Durante una delle soste notturne in Berane, mi ritrovo a disegnare vigniette alla proprietaria del ristorante per chiederle se posso montare la tenda sotto la loggia del suo stabile.
L’uomo dalla voce grave che assieme a me riempie il locale, si diverte a gesti nel convincermi che se sto andando in Kosovo, là troverò chi mi taglierà la testa.
Ovvio che tali voci appartengono a chi non ha niente di buono da pensare riguardo ai propri oppressori e che non pensa che dicedo così, sta solo spaventando me e non aiutandomi ad avere utili informazioni.
Berane di notte é gelida.
Zaghy, un cane randagio, si accuccia accanto alla tenda e mi fa la guardia.
La mattina giocheremo assieme e ci rincorreremo giusto per salutarci nel più dignitoso dei modi.
A tratti montuosa, la Serbia mostra dei tratti infinitamente sperduti per poi discendere in villaggi verdi con bellissimi pareti rocciose che aprono la via ad un fiume.
Il fatto eclatante accade di domenica, in un piccolo paesino di villeggiatura che i serbi sembrano gremire durante il fine settimana.
Ci sono 3 atm e nessuno dei 3 ha il circuito visa.
I presenti mi accompagnano a piedi anche in banca, ma é chiusa.
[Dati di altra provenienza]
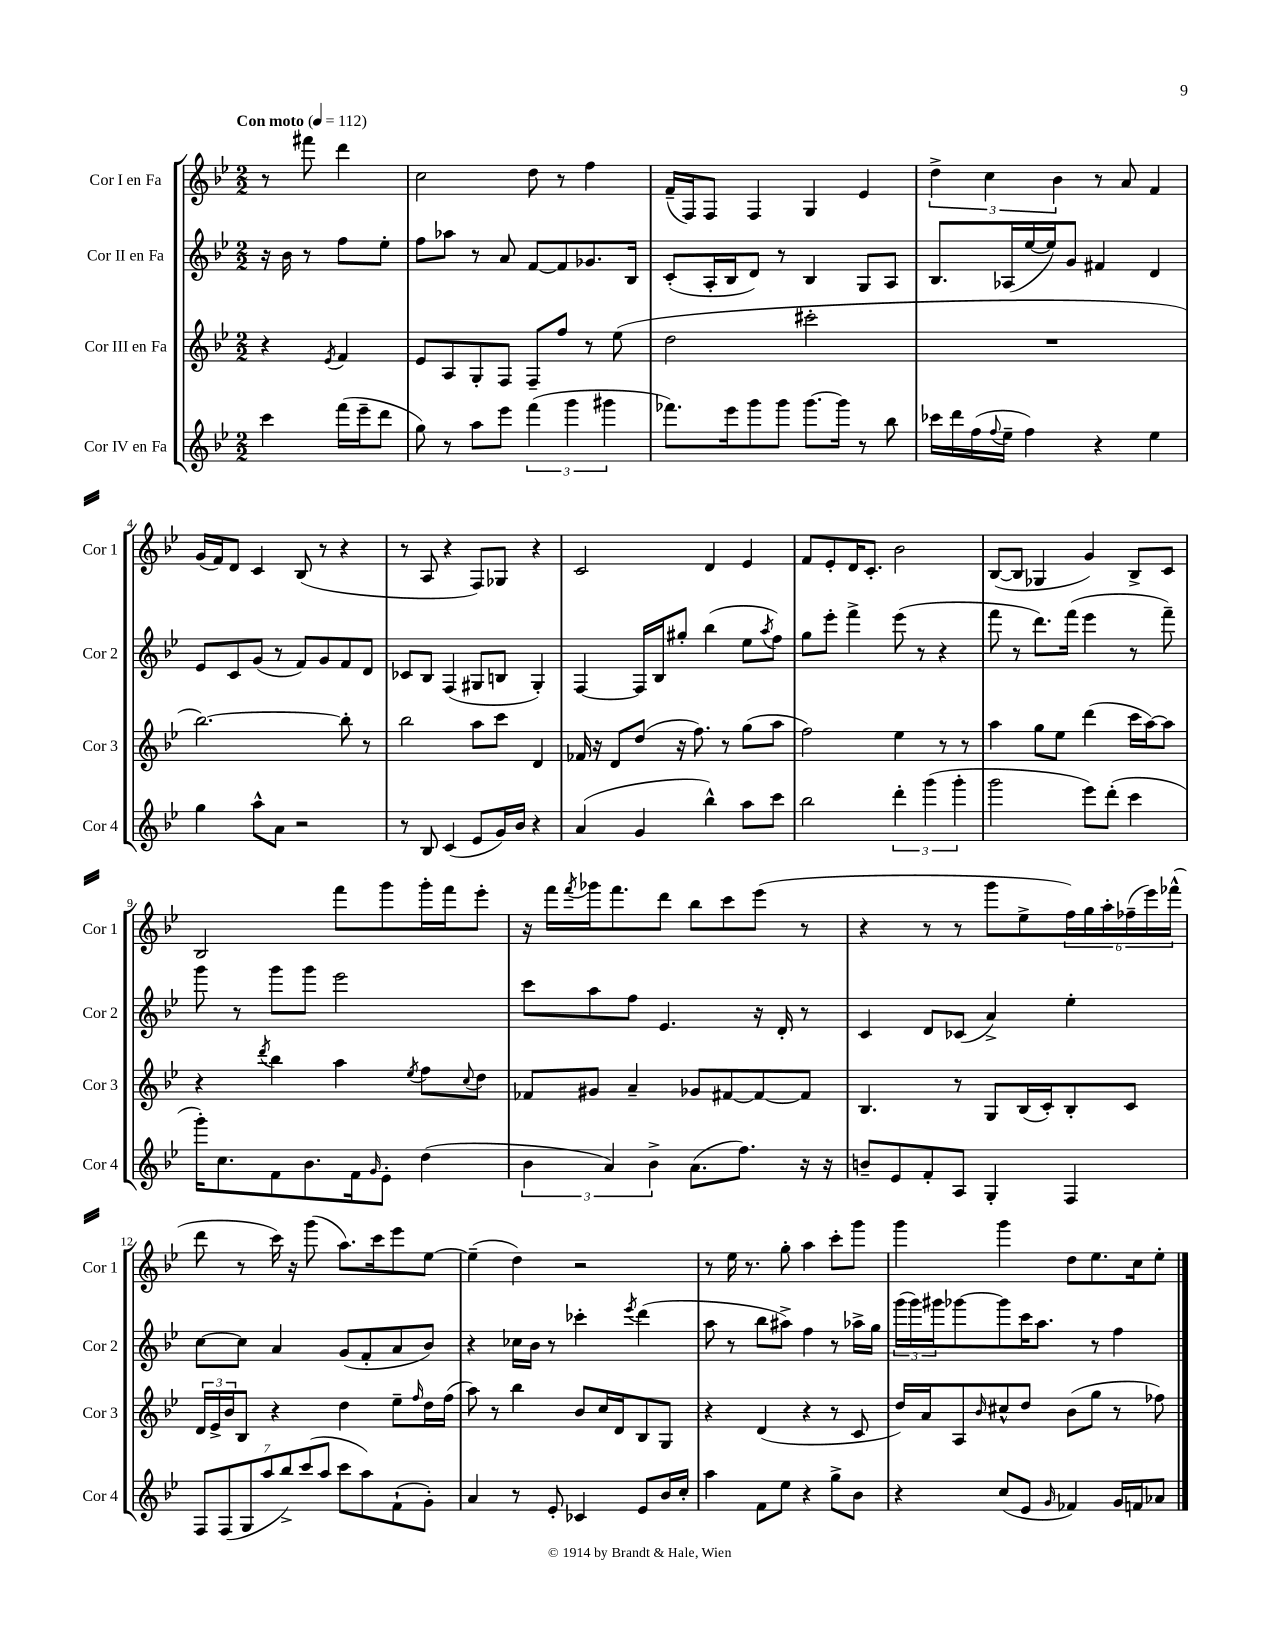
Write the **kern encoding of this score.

Io non ho contanti per fare benzina e la carta non mi permette di pagare al distributore. Non siamo a Milano del resto.
Dopo un giro di telefonate, la ragazza che si é presentata come grande fan dell’Italia, dice che vuole ricambiare gli aiuti che a Torino ha ricevuto da parte degli italiani.
Spiccia qualche parola in serbo ai presenti e in pochi minuti, dalle tasche dei 22 presenti, escono monetine da un euro che mi vengono offerte per aiutarmi a continuare.
Me ne vado con un malloppo di 22 euri in spiccioli, faccio benzina e sono di nuovo in strada diretto verso il Kosovo.
Secondo questi nobili locali, il Kosovo non sarà il luogo in cui sarà seppellito, ma sarà un piacevole soggiorno, visto che la situazione sembra adesso essersi stabilizzata.
Ricordo la voce grave dell’uomo dal quale mi aspetto di capire a cosa vado in contro.
Ricordo la sua mano mimare la forma di una lama e strusciare con un gesto netto il suo collo, come se lo stesse tagliando via.
Ricordo il freddo inaspettato di Berane ed il calore mai provato nell’avvertire la presenza di un cagnolino che russa fuori dalla mia tenda.
Ricordo i sorrisi, gli abbracci, i soldi, i consigli di persone sconosciute che si comportano meglio di molte delle persone che ero solito considerare amici.
Ricordo quanto tutto a volte sembri bello e perfetto solo perché l’immediatezza con cui il tempo le lascia avvenire non concede errori ed imperfezioni.
Ricordo di essermi innamorato di certe così brevi e perfette situazioni.